## Work instruction
Copy out all the lines in the records that include the word "Ajouter".

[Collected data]

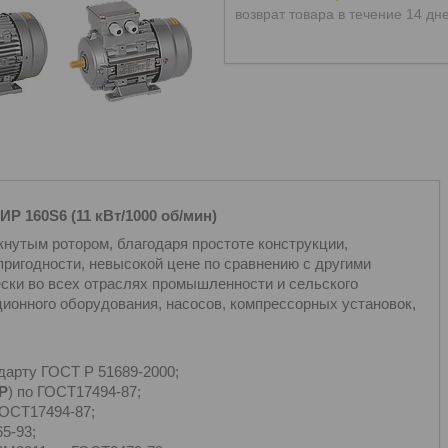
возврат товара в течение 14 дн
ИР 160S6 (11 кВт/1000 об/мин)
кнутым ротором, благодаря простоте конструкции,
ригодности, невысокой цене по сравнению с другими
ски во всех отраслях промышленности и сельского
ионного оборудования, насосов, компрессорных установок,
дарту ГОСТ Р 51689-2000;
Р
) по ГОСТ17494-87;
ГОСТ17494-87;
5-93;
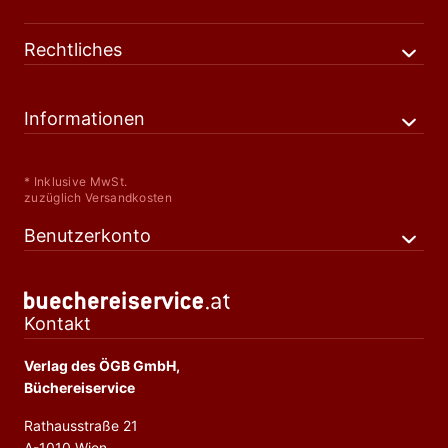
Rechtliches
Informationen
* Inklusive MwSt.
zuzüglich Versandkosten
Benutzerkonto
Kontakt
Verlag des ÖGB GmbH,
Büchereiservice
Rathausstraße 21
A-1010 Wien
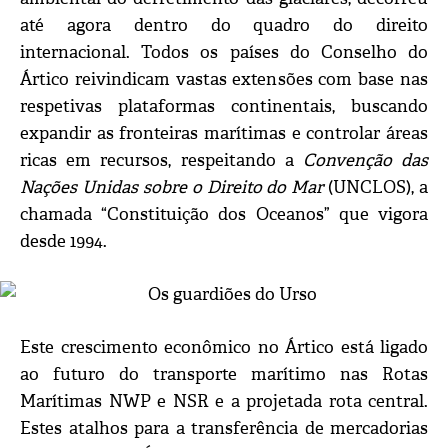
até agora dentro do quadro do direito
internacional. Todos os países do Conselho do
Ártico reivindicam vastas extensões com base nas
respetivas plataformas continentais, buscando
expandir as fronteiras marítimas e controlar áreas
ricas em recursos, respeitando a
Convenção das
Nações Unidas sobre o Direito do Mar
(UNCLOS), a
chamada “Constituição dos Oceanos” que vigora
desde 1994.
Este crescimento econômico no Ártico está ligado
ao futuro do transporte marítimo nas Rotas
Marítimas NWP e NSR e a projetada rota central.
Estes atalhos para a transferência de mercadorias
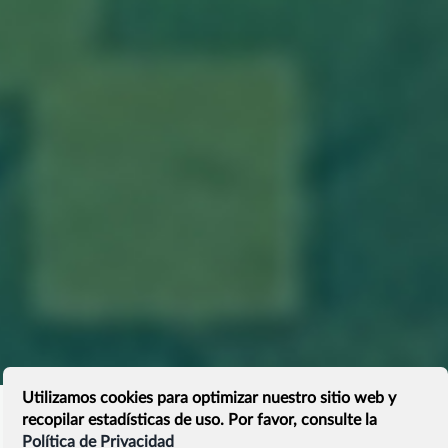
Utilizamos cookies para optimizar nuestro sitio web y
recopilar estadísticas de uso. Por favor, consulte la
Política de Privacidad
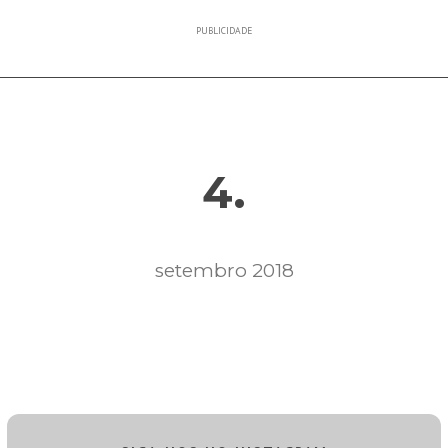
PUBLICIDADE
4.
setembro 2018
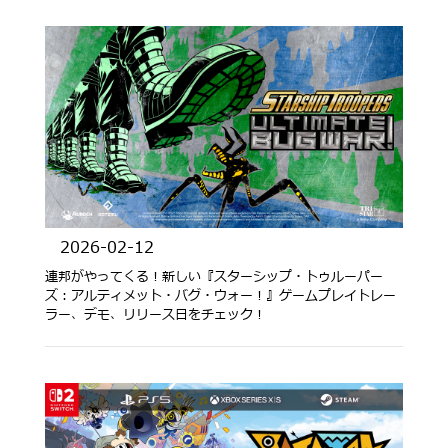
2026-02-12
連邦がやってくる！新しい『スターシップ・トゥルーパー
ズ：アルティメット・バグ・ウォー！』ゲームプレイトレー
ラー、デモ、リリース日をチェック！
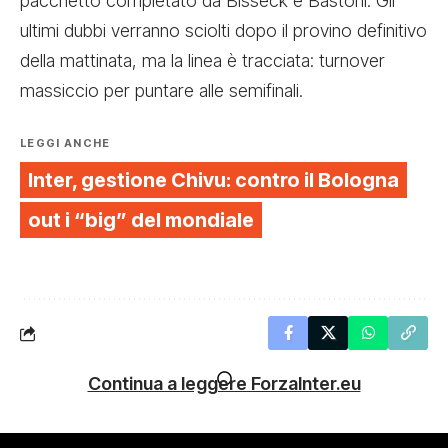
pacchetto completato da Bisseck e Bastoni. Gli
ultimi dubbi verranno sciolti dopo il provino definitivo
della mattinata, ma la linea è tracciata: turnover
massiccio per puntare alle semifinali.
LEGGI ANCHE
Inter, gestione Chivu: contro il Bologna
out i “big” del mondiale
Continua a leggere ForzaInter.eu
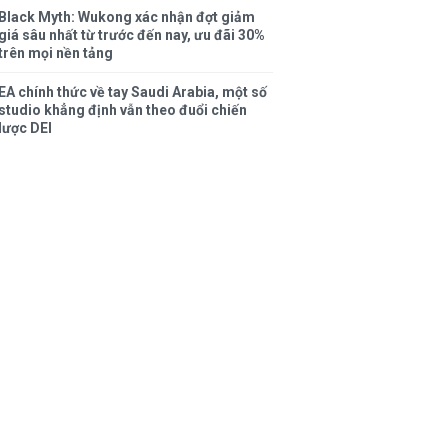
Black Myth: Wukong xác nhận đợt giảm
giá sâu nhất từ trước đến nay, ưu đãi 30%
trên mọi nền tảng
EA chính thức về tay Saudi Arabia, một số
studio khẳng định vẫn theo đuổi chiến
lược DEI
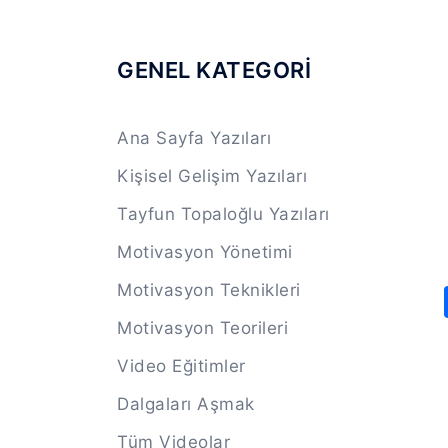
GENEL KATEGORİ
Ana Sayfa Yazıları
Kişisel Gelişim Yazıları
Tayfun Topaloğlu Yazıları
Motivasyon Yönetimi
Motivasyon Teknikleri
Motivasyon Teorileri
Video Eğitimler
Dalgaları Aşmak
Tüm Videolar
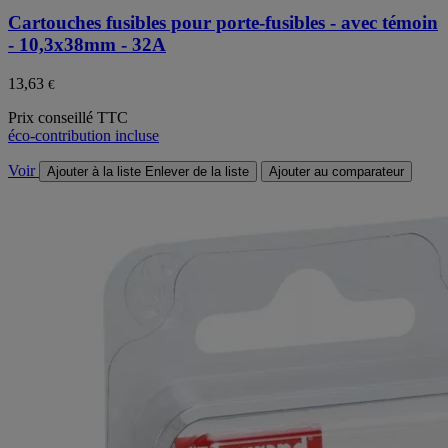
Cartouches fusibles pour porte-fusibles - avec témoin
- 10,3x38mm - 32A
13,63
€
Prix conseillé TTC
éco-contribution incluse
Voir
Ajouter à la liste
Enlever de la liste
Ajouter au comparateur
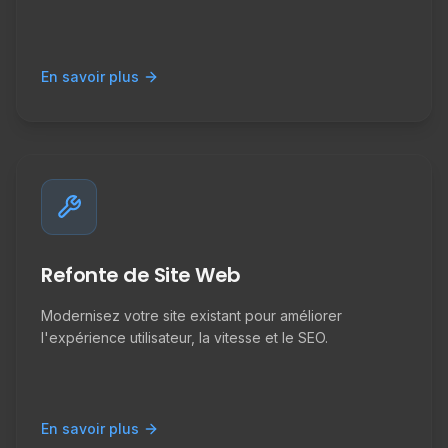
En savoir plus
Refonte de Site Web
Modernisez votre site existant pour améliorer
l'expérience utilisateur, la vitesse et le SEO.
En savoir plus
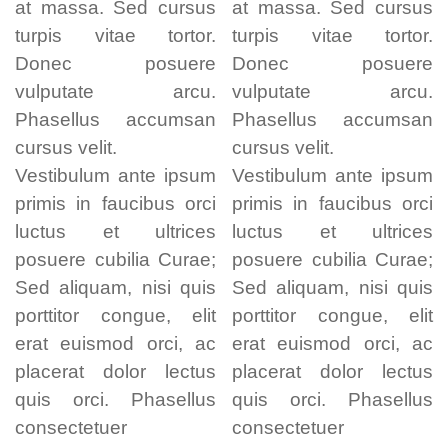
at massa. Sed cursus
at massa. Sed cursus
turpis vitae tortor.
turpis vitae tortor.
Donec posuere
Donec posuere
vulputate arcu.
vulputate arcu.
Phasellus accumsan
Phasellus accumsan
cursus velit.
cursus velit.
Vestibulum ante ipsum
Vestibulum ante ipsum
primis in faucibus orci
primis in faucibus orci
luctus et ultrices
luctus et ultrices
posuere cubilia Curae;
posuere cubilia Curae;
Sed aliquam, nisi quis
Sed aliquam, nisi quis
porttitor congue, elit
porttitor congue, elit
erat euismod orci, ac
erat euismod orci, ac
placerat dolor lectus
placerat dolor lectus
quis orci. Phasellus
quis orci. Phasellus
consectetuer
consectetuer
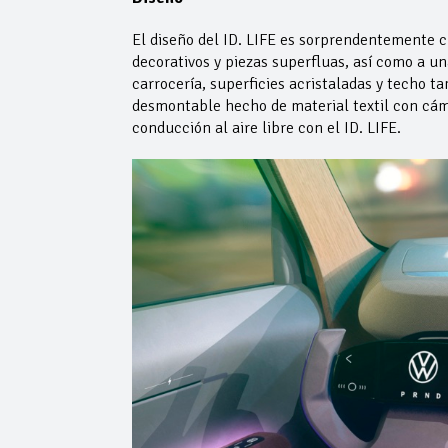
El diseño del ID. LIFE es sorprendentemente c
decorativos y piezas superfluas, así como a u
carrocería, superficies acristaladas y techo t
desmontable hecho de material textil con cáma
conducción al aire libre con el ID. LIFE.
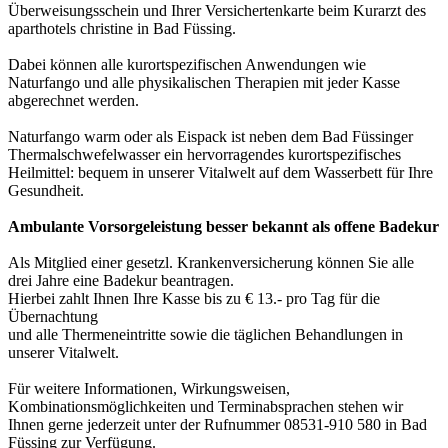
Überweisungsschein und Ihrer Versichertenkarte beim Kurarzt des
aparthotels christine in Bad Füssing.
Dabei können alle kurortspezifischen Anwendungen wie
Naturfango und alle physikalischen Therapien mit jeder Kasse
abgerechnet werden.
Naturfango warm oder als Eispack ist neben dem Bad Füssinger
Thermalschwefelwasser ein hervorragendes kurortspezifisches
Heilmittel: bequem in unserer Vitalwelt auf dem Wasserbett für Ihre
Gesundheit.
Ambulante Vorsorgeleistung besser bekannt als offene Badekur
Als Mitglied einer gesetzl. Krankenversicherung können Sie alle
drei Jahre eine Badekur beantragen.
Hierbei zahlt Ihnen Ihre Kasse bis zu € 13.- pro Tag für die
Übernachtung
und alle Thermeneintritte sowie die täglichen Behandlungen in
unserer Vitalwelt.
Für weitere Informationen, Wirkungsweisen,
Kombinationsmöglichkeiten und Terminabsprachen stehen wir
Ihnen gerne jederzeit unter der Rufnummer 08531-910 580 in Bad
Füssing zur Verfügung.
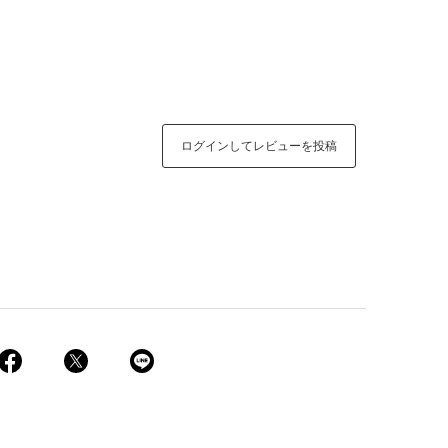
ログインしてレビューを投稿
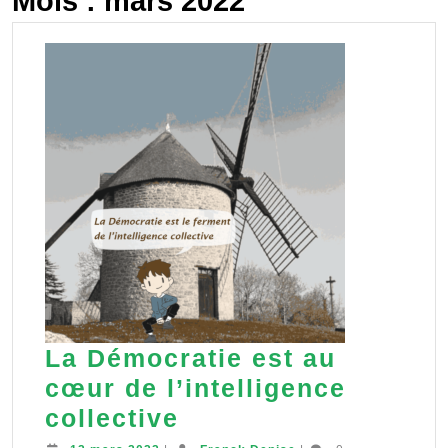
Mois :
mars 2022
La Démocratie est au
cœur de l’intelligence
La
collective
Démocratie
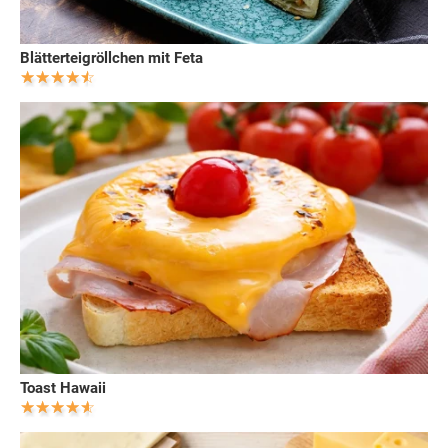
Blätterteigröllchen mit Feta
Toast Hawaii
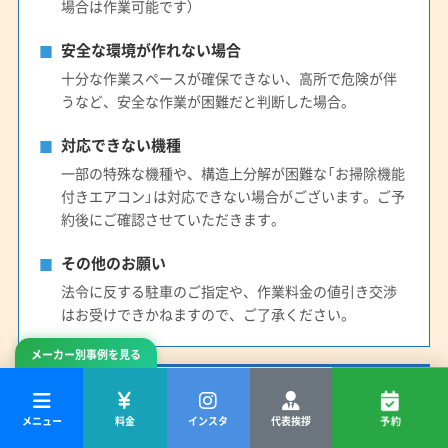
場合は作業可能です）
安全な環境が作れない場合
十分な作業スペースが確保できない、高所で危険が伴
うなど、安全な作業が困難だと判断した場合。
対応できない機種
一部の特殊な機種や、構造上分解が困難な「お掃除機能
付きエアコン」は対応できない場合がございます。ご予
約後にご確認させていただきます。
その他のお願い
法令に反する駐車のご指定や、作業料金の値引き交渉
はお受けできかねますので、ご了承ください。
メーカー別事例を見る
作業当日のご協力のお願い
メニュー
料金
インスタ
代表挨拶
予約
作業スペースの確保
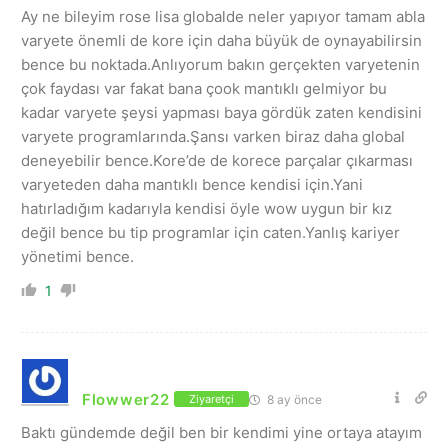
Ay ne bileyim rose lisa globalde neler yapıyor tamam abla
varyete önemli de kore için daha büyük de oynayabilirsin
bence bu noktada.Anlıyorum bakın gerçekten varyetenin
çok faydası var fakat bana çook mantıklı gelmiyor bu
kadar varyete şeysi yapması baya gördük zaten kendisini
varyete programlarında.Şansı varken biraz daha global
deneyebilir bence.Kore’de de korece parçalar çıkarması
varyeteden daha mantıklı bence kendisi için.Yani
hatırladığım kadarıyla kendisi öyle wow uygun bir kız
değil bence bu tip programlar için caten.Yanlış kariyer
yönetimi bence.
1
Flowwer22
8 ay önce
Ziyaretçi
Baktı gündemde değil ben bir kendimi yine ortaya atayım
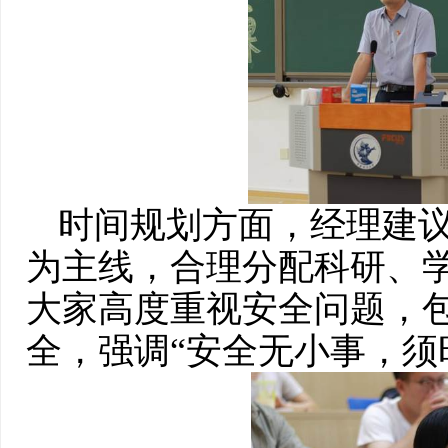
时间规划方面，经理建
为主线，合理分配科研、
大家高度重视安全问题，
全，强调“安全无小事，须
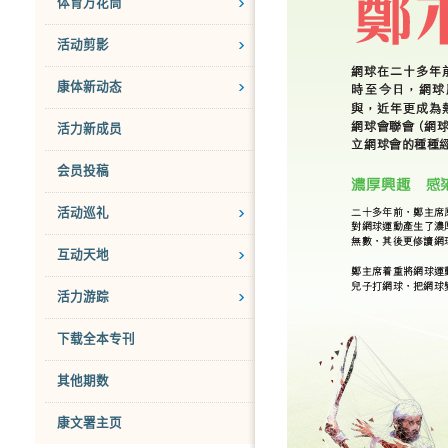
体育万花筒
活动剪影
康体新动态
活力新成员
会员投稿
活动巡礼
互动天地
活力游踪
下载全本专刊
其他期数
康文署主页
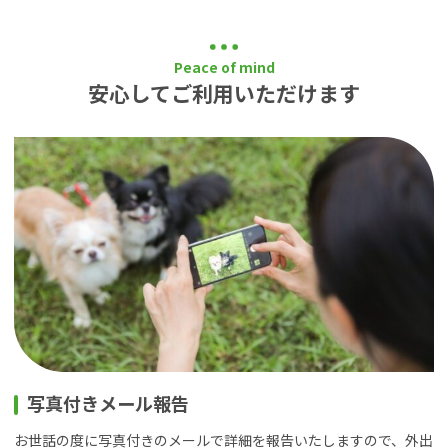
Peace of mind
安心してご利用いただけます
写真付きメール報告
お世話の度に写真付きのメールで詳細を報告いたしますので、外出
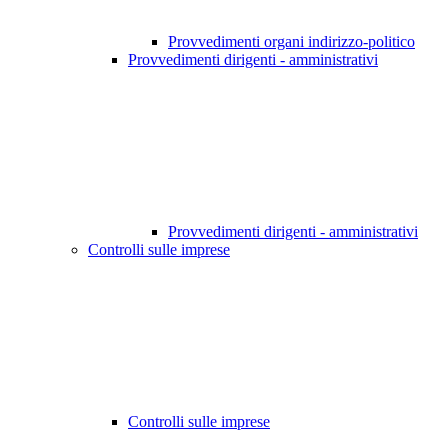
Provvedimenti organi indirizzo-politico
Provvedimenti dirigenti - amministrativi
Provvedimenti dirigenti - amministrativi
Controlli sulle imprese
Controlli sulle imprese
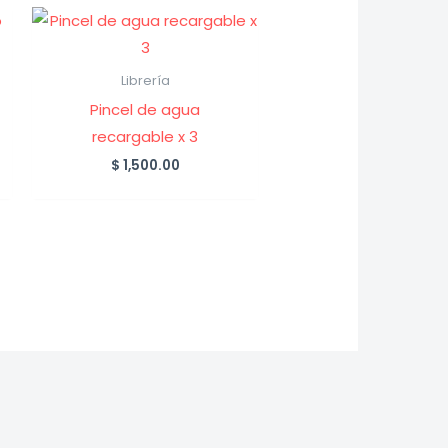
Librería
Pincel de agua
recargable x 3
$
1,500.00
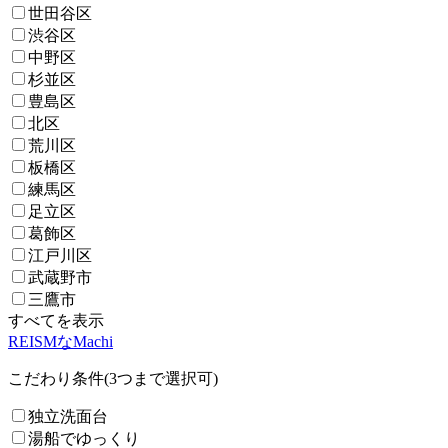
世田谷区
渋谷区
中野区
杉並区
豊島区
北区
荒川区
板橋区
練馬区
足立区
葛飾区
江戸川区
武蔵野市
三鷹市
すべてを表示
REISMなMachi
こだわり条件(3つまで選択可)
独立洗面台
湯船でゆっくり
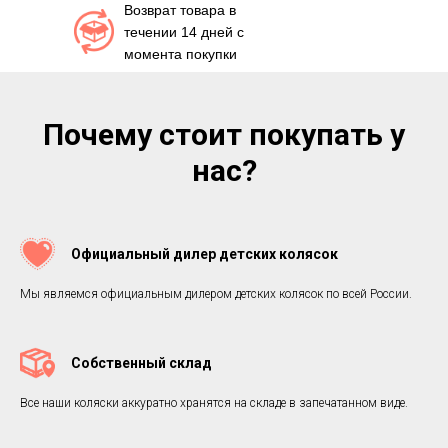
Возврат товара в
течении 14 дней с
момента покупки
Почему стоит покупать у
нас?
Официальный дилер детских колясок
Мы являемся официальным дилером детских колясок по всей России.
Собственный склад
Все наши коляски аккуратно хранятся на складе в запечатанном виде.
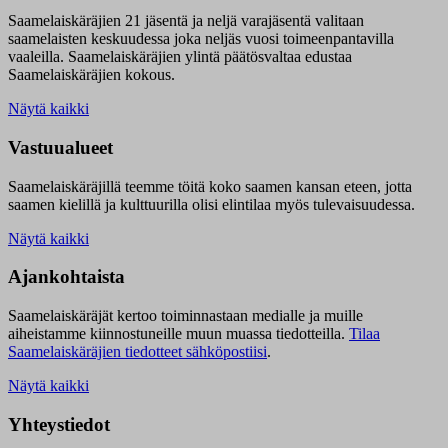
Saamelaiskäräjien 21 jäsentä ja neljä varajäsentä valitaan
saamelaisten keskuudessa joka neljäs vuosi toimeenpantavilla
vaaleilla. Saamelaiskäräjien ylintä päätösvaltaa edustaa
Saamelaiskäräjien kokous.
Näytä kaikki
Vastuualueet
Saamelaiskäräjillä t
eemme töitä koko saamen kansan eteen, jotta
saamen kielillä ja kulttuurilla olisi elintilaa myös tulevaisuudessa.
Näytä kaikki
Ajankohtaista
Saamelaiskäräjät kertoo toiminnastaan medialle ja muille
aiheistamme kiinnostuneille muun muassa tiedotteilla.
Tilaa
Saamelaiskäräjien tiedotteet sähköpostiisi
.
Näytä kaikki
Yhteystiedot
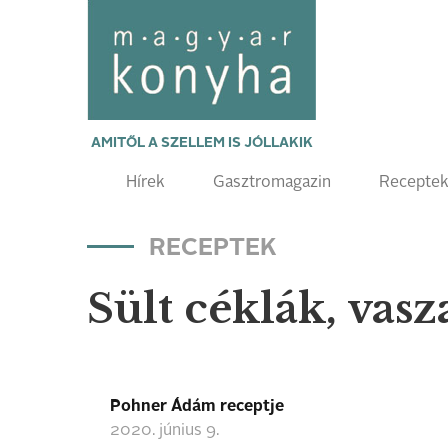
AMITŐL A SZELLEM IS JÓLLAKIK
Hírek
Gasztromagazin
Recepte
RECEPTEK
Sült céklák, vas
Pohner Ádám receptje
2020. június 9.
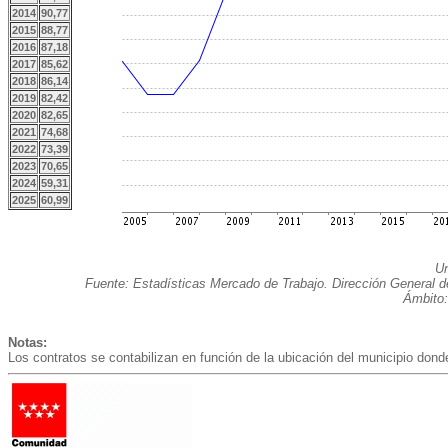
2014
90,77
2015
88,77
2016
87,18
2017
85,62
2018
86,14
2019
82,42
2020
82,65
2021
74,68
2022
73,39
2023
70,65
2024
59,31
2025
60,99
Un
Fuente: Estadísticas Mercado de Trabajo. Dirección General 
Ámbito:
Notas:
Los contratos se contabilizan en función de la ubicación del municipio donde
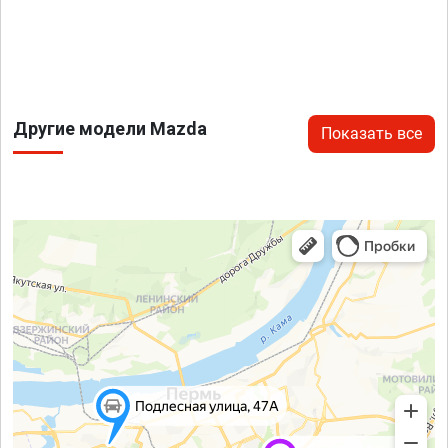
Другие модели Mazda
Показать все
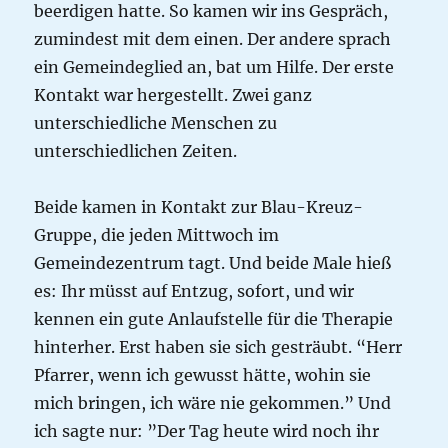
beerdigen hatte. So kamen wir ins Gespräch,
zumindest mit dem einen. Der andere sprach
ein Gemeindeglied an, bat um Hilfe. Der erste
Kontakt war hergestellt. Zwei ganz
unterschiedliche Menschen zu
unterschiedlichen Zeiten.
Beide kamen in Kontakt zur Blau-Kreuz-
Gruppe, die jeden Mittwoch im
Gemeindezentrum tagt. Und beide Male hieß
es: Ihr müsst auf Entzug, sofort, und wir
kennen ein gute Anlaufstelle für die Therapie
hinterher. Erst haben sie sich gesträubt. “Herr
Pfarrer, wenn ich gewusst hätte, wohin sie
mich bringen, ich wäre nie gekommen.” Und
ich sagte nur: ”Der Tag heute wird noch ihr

## Task result
Ajouter à la liste
Ajouter au comparateur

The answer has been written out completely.